I was starting to trust Bunty more, but was still confused. “If you didn’t eat her, where is she? What did you do with her?”
“Veritably, I’ve done nothing with her!” the tiger said. “I was just telling you that, yes, I had threatened her a bit, to keep up the pretense of my vicious reputation. And then, this morning, a few moments after I saw her daughter sneaking her into the pumpkin, voilà! I suddenly found myself vaulted with great velocity into that selfsame vegetable!”

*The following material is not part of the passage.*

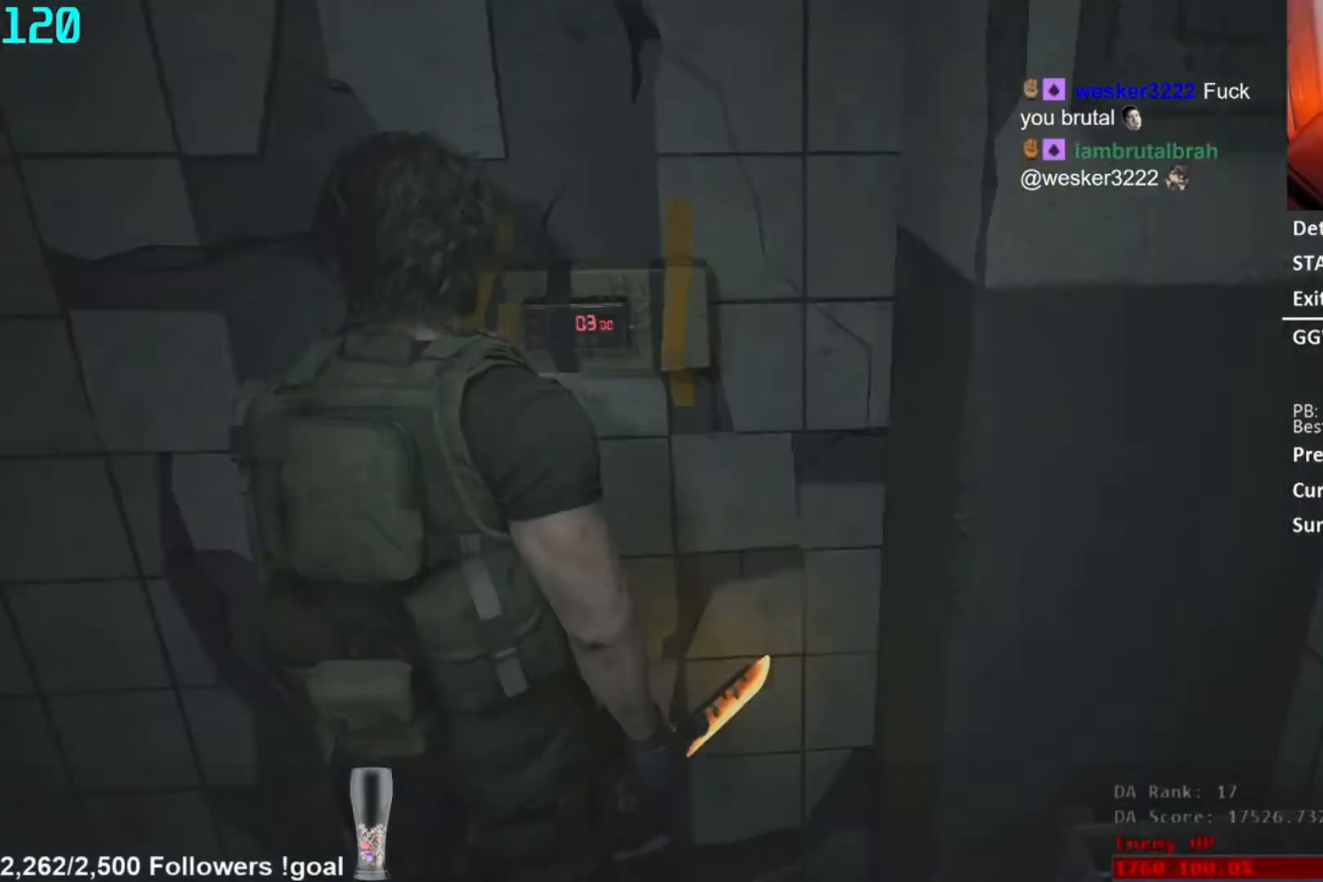
{"buttons": [], "right_stick": "center", "button_events": []}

“That doesn’t make any sense!” snapped Tuni. “One person can’t just swap out for another!”
“You would think not,” I muttered, remembering Neel falling into the other king’s story.
Tiktiki One click-clacked its tongue like it was agreeing with me, and Tuntuni bellowed, “People—or animals—can’t just substitute for each other in their own stories!” In his agitation, Tuni jumped on Tiktiki One’s back, making the little lizard click-clack even louder. “A villain can’t just take over the role of the victim!”
But even as the talking bird said this, I remembered something Mati had said on the beach. She’d said that heroes and monsters weren’t always so easy to label. It wasn’t what you looked like, who your family was, or where you came from that made someone bad or good, but the things you did each and every day. But still, what did all that have to do with stories smushing into one another?
My face must have shown my confusion, because Bunty asked, “You have noticed it, haven’t you, the shrinking of multiplicity? The shifting of narratives?”